*** INPUT ***

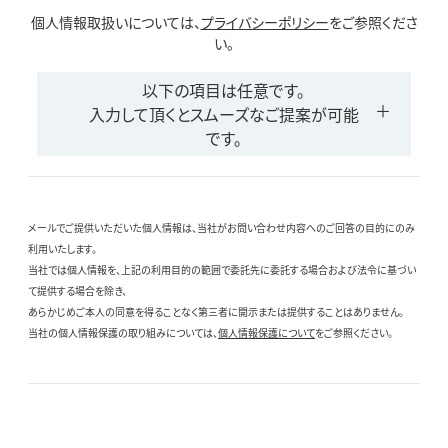
個人情報取扱いについては、
プライバシーポリシー
をご参照くださ
い。
以下の項目は任意です。
入力して頂くとスムーズなご提案が可能
です。
メールでご提供いただいた個人情報は、当社がお問い合わせ内容へのご回答の目的にのみ
利用いたします。
当社では個人情報を、上記の利用目的の範囲で委託先に委託する場合および法令に基づい
て提供する場合を除き、
あらかじめご本人の同意を得ることなく第三者に開示または提供することはありません。
当社の個人情報保護の取り組みについては、
個人情報保護について
をご参照ください。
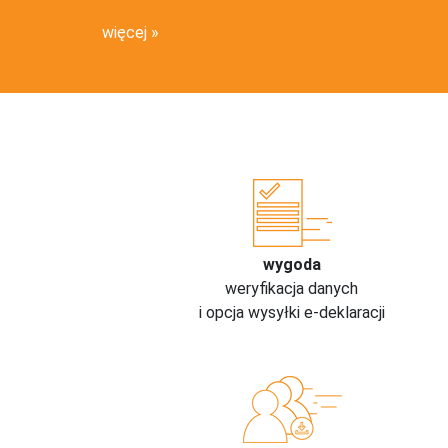
więcej
wygoda
weryfikacja danych
i opcja wysyłki e-deklaracji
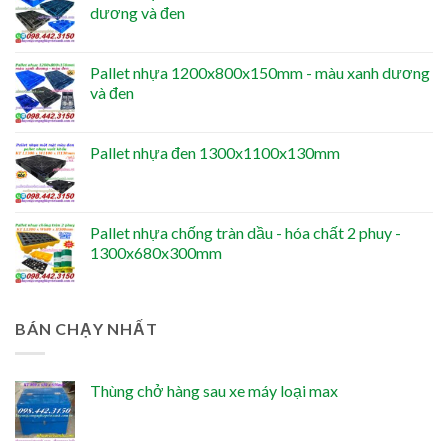
dương và đen
Pallet nhựa 1200x800x150mm - màu xanh dương
và đen
Pallet nhựa đen 1300x1100x130mm
Pallet nhựa chống tràn dầu - hóa chất 2 phuy -
1300x680x300mm
BÁN CHẠY NHẤT
Thùng chở hàng sau xe máy loại max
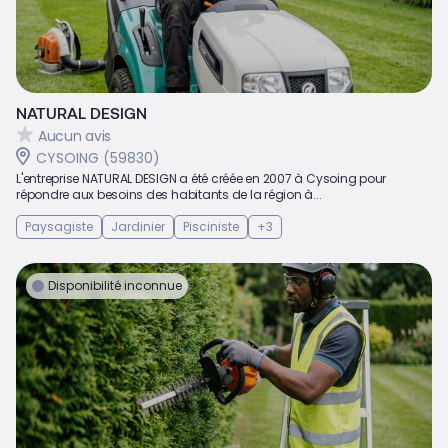
NATURAL DESIGN
Aucun avis
CYSOING (59830)
L'entreprise NATURAL DESIGN a été créée en 2007 à Cysoing pour
répondre aux besoins des habitants de la région à...
Paysagiste
Jardinier
Pisciniste
+3
Disponibilité inconnue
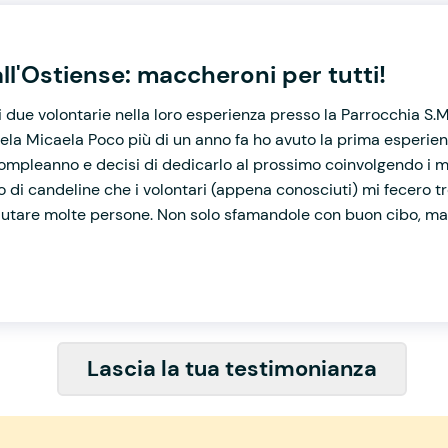
all'Ostiense: maccheroni per tutti!
i due volontarie nella loro esperienza presso la Parrocchia S
caela Micaela Poco più di un anno fa ho avuto la prima esperie
o compleanno e decisi di dedicarlo al prossimo coinvolgendo i mi
 di candeline che i volontari (appena conosciuti) mi fecero tro
 aiutare molte persone. Non solo sfamandole con buon cibo, ma 
Lascia la tua testimonianza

*** End of INPUT ***

**TASK ITEM**.
Reproduce every line of text in the records above word for word and in the same order, leaving out the picture markers.

**ANSWER TO THIS PROBLEM**.
個人情報取扱いについては、
プライバシーポリシー
をご参照くださ
い。
以下の項目は任意です。
入力して頂くとスムーズなご提案が可能
です。
メールでご提供いただいた個人情報は、当社がお問い合わせ内容へのご回答の目的にのみ
利用いたします。
当社では個人情報を、上記の利用目的の範囲で委託先に委託する場合および法令に基づい
て提供する場合を除き、
あらかじめご本人の同意を得ることなく第三者に開示または提供することはありません。
当社の個人情報保護の取り組みについては、
個人情報保護について
をご参照ください。
więcej
wygoda
weryfikacja danych
i opcja wysyłki e-deklaracji
dương và đen
Pallet nhựa 1200x800x150mm - màu xanh dương
và đen
Pallet nhựa đen 1300x1100x130mm
Pallet nhựa chống tràn dầu - hóa chất 2 phuy -
1300x680x300mm
BÁN CHẠY NHẤT
Thùng chở hàng sau xe máy loại max
NATURAL DESIGN
Aucun avis
CYSOING (59830)
L'entreprise NATURAL DESIGN a été créée en 2007 à Cysoing pour
répondre aux besoins des habitants de la région à...
Paysagiste
Jardinier
Pisciniste
+3
Disponibilité inconnue
all'Ostiense: maccheroni per tutti!
i due volontarie nella loro esperienza presso la Parrocchia S
caela Micaela Poco più di un anno fa ho avuto la prima esperie
o compleanno e decisi di dedicarlo al prossimo coinvolgendo i mi
 di candeline che i volontari (appena conosciuti) mi fecero tro
 aiutare molte persone. Non solo sfamandole con buon cibo, ma 
Lascia la tua testimonianza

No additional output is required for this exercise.